◆ Required work: What you output should match the data below exactly.

◆ Collected data:
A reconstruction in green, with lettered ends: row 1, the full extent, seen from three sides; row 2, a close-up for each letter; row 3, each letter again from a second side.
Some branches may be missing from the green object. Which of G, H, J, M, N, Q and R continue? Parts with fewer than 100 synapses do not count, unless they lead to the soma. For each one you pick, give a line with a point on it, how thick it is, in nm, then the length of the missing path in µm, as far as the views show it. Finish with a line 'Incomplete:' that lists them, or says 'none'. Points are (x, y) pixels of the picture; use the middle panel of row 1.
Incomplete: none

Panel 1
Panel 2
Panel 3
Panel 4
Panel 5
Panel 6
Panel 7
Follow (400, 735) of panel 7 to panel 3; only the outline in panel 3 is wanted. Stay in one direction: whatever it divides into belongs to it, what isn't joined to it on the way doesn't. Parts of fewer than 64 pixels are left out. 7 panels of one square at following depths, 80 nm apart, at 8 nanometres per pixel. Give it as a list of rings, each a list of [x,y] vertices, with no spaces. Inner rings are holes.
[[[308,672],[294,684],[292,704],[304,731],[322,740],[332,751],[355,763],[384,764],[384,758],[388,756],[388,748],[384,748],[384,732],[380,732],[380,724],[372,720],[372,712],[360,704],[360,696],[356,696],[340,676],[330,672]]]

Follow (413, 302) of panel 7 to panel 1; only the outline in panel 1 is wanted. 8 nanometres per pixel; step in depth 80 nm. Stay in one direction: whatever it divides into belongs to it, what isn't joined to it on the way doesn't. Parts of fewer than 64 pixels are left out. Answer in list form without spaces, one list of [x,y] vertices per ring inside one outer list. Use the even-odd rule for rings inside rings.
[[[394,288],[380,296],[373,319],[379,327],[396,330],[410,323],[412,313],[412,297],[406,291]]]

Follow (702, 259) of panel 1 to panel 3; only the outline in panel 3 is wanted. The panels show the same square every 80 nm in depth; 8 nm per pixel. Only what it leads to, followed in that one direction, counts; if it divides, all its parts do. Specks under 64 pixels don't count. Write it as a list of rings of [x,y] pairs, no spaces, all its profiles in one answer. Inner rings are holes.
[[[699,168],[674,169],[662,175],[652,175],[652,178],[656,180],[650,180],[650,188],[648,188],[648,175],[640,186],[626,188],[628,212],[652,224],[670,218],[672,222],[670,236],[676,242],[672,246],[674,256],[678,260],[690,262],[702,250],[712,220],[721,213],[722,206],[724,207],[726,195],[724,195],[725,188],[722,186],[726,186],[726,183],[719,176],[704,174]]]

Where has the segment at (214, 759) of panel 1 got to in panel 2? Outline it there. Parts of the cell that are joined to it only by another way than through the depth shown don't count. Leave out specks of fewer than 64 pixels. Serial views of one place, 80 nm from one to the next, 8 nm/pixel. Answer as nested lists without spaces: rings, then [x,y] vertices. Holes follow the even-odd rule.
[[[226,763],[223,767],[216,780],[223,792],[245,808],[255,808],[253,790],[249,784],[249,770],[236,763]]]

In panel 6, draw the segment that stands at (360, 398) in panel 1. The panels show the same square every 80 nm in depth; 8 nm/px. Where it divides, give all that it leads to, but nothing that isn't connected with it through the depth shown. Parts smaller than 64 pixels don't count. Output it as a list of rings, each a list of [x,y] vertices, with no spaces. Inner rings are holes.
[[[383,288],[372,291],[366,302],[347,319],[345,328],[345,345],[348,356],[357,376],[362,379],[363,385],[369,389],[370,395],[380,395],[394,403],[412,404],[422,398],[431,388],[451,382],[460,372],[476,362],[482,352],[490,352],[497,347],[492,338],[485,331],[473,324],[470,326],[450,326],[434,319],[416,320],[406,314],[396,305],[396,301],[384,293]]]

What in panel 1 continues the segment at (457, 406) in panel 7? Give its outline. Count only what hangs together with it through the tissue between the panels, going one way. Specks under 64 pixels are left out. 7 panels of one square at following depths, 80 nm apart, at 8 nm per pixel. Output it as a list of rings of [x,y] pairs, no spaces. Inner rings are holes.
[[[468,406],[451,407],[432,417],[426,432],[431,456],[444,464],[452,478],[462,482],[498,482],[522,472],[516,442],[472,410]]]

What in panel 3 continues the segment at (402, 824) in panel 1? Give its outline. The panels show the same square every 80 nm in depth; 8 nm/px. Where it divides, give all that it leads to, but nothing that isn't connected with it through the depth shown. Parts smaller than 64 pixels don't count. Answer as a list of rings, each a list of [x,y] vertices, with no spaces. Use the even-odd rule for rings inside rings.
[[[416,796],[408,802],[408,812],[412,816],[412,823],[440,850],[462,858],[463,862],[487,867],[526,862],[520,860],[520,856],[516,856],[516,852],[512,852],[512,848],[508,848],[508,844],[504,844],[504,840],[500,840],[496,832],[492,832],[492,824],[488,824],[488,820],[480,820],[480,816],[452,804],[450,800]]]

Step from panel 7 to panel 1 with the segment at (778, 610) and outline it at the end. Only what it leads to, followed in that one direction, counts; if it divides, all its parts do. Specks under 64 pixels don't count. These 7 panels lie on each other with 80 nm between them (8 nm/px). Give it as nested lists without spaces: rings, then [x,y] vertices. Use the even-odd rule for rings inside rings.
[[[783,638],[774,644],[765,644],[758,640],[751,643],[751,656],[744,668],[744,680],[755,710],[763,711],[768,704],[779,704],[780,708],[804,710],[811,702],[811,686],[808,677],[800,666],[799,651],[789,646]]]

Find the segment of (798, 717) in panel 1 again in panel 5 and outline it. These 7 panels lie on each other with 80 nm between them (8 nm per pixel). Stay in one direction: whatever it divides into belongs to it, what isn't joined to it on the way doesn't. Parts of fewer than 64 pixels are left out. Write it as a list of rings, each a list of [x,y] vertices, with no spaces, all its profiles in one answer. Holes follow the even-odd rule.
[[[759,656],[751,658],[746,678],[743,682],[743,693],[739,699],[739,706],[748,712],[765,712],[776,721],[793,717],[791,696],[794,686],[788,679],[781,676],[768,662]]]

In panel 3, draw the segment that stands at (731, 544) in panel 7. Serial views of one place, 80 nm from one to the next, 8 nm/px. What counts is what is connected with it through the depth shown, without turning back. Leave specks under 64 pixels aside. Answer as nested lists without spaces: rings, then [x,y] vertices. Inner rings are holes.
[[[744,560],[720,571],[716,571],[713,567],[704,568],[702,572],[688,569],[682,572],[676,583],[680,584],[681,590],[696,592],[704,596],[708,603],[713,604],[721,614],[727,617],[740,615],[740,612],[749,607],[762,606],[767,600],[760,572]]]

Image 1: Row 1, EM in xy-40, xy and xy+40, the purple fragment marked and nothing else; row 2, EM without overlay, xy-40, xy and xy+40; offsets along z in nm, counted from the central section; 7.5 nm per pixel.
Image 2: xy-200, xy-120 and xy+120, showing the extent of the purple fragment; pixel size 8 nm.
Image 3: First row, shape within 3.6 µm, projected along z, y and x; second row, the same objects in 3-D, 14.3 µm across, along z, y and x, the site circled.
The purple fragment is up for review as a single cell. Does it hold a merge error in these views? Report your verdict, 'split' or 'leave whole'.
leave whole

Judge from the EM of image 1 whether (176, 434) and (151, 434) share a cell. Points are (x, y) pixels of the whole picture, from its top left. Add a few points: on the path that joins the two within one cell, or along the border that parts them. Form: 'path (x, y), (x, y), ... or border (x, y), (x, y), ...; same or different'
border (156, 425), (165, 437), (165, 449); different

◆ Answer area:
A reconstruction in green, with lettered ends: row 1, the full extent, seen from three sides; row 2, a close-up for each letter; row 3, each letter again from a second side.
Some branches may be missing from the green object. Which of G, H, J, M, N, Q and R continue? Parts with fewer than 100 synapses do not count, unless they lead to the soma. For each one you pick, give a line with a point on it, how thick it is, in nm, then the length of the missing path in µm, as far as the views show it. Finish with a line 'Incomplete:' that lists them, or says 'none'. Points are (x, y) pixels of the picture; use the middle panel of row 1.
Incomplete: none

Panel 1
Panel 2
Panel 3
Panel 4
Panel 5
Panel 6
Panel 7
Follow (400, 735) of panel 7 to panel 3; only the outline in panel 3 is wanted. Stay in one direction: whatever it divides into belongs to it, what isn't joined to it on the way doesn't. Parts of fewer than 64 pixels are left out. 7 panels of one square at following depths, 80 nm apart, at 8 nanometres per pixel. Give it as a list of rings, each a list of [x,y] vertices, with no spaces. Inner rings are holes.
[[[308,672],[294,684],[292,704],[304,731],[322,740],[332,751],[355,763],[384,764],[384,758],[388,756],[388,748],[384,748],[384,732],[380,732],[380,724],[372,720],[372,712],[360,704],[360,696],[356,696],[340,676],[330,672]]]

Follow (413, 302) of panel 7 to panel 1; only the outline in panel 1 is wanted. 8 nanometres per pixel; step in depth 80 nm. Stay in one direction: whatever it divides into belongs to it, what isn't joined to it on the way doesn't. Parts of fewer than 64 pixels are left out. Answer in list form without spaces, one list of [x,y] vertices per ring inside one outer list. Use the even-odd rule for rings inside rings.
[[[394,288],[380,296],[373,319],[379,327],[396,330],[410,323],[412,313],[412,297],[406,291]]]

Follow (702, 259) of panel 1 to panel 3; only the outline in panel 3 is wanted. The panels show the same square every 80 nm in depth; 8 nm per pixel. Only what it leads to, followed in that one direction, counts; if it divides, all its parts do. Specks under 64 pixels don't count. Write it as a list of rings of [x,y] pairs, no spaces, all its profiles in one answer. Inner rings are holes.
[[[699,168],[674,169],[662,175],[652,175],[652,178],[656,180],[650,180],[650,188],[648,188],[648,175],[640,186],[626,188],[628,212],[652,224],[670,218],[672,222],[670,236],[676,242],[672,246],[674,256],[678,260],[690,262],[702,250],[712,220],[721,213],[722,206],[724,207],[726,195],[724,195],[725,188],[722,186],[726,186],[726,183],[719,176],[704,174]]]

Where has the segment at (214, 759) of panel 1 got to in panel 2? Outline it there. Parts of the cell that are joined to it only by another way than through the depth shown don't count. Leave out specks of fewer than 64 pixels. Serial views of one place, 80 nm from one to the next, 8 nm/pixel. Answer as nested lists without spaces: rings, then [x,y] vertices. Holes follow the even-odd rule.
[[[226,763],[223,767],[216,780],[223,792],[245,808],[255,808],[253,790],[249,784],[249,770],[236,763]]]

In panel 6, draw the segment that stands at (360, 398) in panel 1. The panels show the same square every 80 nm in depth; 8 nm/px. Where it divides, give all that it leads to, but nothing that isn't connected with it through the depth shown. Parts smaller than 64 pixels don't count. Output it as a list of rings, each a list of [x,y] vertices, with no spaces. Inner rings are holes.
[[[383,288],[372,291],[366,302],[347,319],[345,328],[345,345],[348,356],[357,376],[362,379],[363,385],[369,389],[370,395],[380,395],[394,403],[412,404],[422,398],[431,388],[451,382],[460,372],[476,362],[482,352],[490,352],[497,347],[492,338],[485,331],[473,324],[470,326],[450,326],[434,319],[416,320],[406,314],[396,305],[396,301],[384,293]]]

What in panel 1 continues the segment at (457, 406) in panel 7? Give its outline. Count only what hangs together with it through the tissue between the panels, going one way. Specks under 64 pixels are left out. 7 panels of one square at following depths, 80 nm apart, at 8 nm per pixel. Output it as a list of rings of [x,y] pairs, no spaces. Inner rings are holes.
[[[468,406],[451,407],[432,417],[426,432],[431,456],[444,464],[452,478],[462,482],[498,482],[522,472],[516,442],[472,410]]]

What in panel 3 continues the segment at (402, 824) in panel 1? Give its outline. The panels show the same square every 80 nm in depth; 8 nm/px. Where it divides, give all that it leads to, but nothing that isn't connected with it through the depth shown. Parts smaller than 64 pixels don't count. Answer as a list of rings, each a list of [x,y] vertices, with no spaces. Use the even-odd rule for rings inside rings.
[[[416,796],[408,802],[408,812],[412,816],[412,823],[440,850],[462,858],[463,862],[487,867],[526,862],[520,860],[520,856],[516,856],[516,852],[512,852],[512,848],[508,848],[508,844],[504,844],[504,840],[500,840],[496,832],[492,832],[492,824],[488,824],[488,820],[480,820],[480,816],[452,804],[450,800]]]

Step from panel 7 to panel 1 with the segment at (778, 610) and outline it at the end. Only what it leads to, followed in that one direction, counts; if it divides, all its parts do. Specks under 64 pixels don't count. These 7 panels lie on each other with 80 nm between them (8 nm/px). Give it as nested lists without spaces: rings, then [x,y] vertices. Use the even-odd rule for rings inside rings.
[[[783,638],[774,644],[765,644],[758,640],[751,643],[751,656],[744,668],[744,680],[755,710],[763,711],[768,704],[779,704],[780,708],[804,710],[811,702],[811,686],[808,677],[800,666],[799,651],[789,646]]]

Find the segment of (798, 717) in panel 1 again in panel 5 and outline it. These 7 panels lie on each other with 80 nm between them (8 nm per pixel). Stay in one direction: whatever it divides into belongs to it, what isn't joined to it on the way doesn't. Parts of fewer than 64 pixels are left out. Write it as a list of rings, each a list of [x,y] vertices, with no spaces, all its profiles in one answer. Holes follow the even-odd rule.
[[[759,656],[751,658],[746,678],[743,682],[743,693],[739,699],[739,706],[748,712],[765,712],[776,721],[793,717],[791,696],[794,686],[788,679],[781,676],[768,662]]]

In panel 3, draw the segment that stands at (731, 544) in panel 7. Serial views of one place, 80 nm from one to the next, 8 nm/px. What counts is what is connected with it through the depth shown, without turning back. Leave specks under 64 pixels aside. Answer as nested lists without spaces: rings, then [x,y] vertices. Inner rings are holes.
[[[744,560],[720,571],[716,571],[713,567],[704,568],[702,572],[688,569],[682,572],[676,583],[680,584],[681,590],[696,592],[704,596],[708,603],[713,604],[721,614],[727,617],[740,615],[740,612],[749,607],[762,606],[767,600],[760,572]]]

Image 1: Row 1, EM in xy-40, xy and xy+40, the purple fragment marked and nothing else; row 2, EM without overlay, xy-40, xy and xy+40; offsets along z in nm, counted from the central section; 7.5 nm per pixel.
Image 2: xy-200, xy-120 and xy+120, showing the extent of the purple fragment; pixel size 8 nm.
Image 3: First row, shape within 3.6 µm, projected along z, y and x; second row, the same objects in 3-D, 14.3 µm across, along z, y and x, the site circled.
The purple fragment is up for review as a single cell. Does it hold a merge error in these views? Report your verdict, 'split' or 'leave whole'.
leave whole

Judge from the EM of image 1 whether (176, 434) and (151, 434) share a cell. Points are (x, y) pixels of the whole picture, from its top left. Add a few points: on the path that joins the two within one cell, or along the border that parts them. Form: 'path (x, y), (x, y), ... or border (x, y), (x, y), ...; same or different'
border (156, 425), (165, 437), (165, 449); different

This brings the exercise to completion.